Find f'(x) for f(x) = sin3(3x2).
look at it as:
f(x) = (sin(3x^2))^3
f ' (x) = 3(sin(3x^2))^2 cos(3x^2) (6x)
= 18x sin^2 (3x^2) cos(3x^2)
or
= 9x sin(6x^2) cos(3x^2), using property sin 2A = 2sinAcosA
Sorry it is sin^3(3x^2)
Hmm. I see an extra sin, not cos:
9x sin(6x^2) sin(3x^2)
To find the derivative of f(x) = sin^3(3x^2), we can use the chain rule.
Step 1: Identify the inner function and the outer function.
In this case, the outer function is sin^3(u), where u is the inner function 3x^2.
Step 2: Find the derivative of the outer function.
The derivative of sin^3(u) with respect to u is 3sin^2(u)cos(u).
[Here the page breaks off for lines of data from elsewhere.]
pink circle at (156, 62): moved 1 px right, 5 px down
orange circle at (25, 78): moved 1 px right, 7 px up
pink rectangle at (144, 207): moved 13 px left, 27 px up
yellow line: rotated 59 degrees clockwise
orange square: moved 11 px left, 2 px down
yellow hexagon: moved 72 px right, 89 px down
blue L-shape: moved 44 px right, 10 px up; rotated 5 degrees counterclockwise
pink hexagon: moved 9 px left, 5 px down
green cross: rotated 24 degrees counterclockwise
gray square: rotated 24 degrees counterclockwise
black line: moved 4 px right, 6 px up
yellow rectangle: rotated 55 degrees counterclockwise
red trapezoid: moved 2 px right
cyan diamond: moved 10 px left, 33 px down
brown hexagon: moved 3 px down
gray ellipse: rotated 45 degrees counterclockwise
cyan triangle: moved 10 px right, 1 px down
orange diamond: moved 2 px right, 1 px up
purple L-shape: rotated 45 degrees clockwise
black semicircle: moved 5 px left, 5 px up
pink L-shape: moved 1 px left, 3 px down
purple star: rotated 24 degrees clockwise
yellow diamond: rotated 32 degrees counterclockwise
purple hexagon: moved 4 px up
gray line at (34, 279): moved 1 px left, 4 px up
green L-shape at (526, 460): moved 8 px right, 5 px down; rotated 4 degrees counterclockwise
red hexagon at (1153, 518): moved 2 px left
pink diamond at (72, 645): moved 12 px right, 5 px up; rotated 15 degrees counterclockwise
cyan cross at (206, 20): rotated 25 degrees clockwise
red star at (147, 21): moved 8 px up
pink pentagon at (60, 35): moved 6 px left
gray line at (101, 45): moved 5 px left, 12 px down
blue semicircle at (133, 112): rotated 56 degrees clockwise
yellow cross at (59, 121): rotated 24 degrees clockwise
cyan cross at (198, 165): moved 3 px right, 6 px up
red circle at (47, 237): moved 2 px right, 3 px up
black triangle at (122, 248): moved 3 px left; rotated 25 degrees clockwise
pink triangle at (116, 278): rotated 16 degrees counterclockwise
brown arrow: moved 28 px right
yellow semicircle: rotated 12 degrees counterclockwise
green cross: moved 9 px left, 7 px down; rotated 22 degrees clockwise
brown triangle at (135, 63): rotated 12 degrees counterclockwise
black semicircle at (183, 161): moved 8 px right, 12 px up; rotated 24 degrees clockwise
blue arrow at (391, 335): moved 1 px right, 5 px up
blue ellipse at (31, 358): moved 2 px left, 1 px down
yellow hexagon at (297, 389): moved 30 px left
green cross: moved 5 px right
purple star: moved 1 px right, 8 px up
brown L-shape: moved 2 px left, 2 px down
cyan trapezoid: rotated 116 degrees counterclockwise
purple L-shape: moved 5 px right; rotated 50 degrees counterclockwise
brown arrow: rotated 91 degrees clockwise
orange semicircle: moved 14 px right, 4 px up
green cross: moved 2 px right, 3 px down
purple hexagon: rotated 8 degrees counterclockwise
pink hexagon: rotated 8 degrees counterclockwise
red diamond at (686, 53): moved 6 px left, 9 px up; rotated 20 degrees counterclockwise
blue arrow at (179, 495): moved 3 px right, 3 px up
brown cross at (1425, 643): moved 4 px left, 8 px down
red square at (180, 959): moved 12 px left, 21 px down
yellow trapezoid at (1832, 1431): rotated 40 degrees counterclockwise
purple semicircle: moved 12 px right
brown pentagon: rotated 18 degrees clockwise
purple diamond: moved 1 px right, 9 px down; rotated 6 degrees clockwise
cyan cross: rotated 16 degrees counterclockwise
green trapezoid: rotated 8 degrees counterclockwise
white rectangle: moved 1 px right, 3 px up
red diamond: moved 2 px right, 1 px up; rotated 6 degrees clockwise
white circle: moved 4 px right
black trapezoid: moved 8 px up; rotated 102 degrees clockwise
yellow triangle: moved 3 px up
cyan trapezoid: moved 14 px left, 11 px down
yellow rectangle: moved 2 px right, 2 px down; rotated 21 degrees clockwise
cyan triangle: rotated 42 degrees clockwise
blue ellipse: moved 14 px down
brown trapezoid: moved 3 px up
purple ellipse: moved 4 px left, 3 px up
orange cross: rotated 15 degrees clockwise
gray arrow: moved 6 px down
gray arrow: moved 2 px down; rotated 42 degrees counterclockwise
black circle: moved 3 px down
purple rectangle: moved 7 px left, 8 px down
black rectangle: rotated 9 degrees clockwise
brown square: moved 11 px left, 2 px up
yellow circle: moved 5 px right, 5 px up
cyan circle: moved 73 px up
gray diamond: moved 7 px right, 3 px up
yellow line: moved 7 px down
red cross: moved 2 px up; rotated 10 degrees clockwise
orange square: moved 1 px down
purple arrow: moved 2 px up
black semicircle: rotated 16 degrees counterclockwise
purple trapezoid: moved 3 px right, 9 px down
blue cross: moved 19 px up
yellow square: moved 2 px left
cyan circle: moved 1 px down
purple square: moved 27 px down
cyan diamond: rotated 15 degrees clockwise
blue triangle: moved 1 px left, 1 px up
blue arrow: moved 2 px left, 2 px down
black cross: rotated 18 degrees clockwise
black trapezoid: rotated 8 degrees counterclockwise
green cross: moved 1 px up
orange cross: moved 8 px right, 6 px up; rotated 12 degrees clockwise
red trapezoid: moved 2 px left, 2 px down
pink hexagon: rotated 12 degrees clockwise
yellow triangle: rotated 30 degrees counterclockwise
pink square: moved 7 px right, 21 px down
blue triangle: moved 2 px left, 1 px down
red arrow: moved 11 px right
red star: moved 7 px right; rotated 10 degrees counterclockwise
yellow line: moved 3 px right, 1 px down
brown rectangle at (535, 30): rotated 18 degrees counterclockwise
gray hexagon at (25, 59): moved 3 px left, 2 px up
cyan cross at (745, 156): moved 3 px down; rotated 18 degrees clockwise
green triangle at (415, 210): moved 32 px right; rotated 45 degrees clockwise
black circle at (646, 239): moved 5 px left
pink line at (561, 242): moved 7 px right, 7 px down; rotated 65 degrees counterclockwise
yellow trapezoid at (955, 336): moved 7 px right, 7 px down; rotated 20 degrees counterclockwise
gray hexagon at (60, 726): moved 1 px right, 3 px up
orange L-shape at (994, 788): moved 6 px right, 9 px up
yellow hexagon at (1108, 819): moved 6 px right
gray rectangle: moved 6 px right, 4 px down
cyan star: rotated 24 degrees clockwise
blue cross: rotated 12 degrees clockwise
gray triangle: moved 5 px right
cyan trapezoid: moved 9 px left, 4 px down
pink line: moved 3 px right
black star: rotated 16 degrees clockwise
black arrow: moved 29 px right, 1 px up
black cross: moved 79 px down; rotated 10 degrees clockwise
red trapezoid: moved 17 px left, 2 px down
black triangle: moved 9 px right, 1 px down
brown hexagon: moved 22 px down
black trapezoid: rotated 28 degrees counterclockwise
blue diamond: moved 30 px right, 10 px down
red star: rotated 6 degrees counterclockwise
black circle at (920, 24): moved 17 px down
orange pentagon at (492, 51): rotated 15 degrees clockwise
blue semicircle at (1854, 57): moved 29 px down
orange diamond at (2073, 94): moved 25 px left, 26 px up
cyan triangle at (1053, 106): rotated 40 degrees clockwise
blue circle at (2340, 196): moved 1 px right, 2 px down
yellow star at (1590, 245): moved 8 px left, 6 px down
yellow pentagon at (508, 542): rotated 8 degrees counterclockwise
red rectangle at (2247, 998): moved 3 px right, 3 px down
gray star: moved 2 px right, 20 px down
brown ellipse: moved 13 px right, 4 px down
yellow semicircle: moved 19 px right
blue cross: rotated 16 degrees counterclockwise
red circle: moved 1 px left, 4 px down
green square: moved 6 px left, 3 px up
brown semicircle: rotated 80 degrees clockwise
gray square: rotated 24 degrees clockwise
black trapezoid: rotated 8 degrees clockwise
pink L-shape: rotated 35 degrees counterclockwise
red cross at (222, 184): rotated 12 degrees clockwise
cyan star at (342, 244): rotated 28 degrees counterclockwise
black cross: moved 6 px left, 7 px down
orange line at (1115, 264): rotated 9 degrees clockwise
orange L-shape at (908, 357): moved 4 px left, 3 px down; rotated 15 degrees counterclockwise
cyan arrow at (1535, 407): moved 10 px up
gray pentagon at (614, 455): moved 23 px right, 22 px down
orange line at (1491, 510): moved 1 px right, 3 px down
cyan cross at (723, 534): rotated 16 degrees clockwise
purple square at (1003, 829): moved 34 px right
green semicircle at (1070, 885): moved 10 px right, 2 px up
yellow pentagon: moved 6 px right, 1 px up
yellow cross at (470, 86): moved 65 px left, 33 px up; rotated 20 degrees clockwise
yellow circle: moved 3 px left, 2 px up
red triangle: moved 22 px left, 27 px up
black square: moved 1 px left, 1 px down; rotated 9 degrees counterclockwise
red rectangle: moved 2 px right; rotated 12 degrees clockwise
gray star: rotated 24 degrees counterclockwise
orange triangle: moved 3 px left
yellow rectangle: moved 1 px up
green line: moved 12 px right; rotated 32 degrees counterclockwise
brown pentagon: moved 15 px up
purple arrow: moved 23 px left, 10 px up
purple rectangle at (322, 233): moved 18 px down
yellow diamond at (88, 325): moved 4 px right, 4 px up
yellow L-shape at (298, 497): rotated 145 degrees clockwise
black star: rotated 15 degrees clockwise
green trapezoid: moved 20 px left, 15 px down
Note that we use the derivative of sin^3(u) = 3sin^2(u)cos(u).
Step 3: Find the derivative of the inner function.
The derivative of 3x^2 with respect to x is 6x.
Step 4: Combine the derivatives using the chain rule.
Multiplying the derivative of the outer function (3sin^2(u)cos(u)) with the derivative of the inner function (6x), we get:
f'(x) = 6x * 3sin^2(3x^2) * cos(3x^2)
Thus, the derivative of f(x) = sin^3(3x^2) is f'(x) = 6x * 3sin^2(3x^2) * cos(3x^2).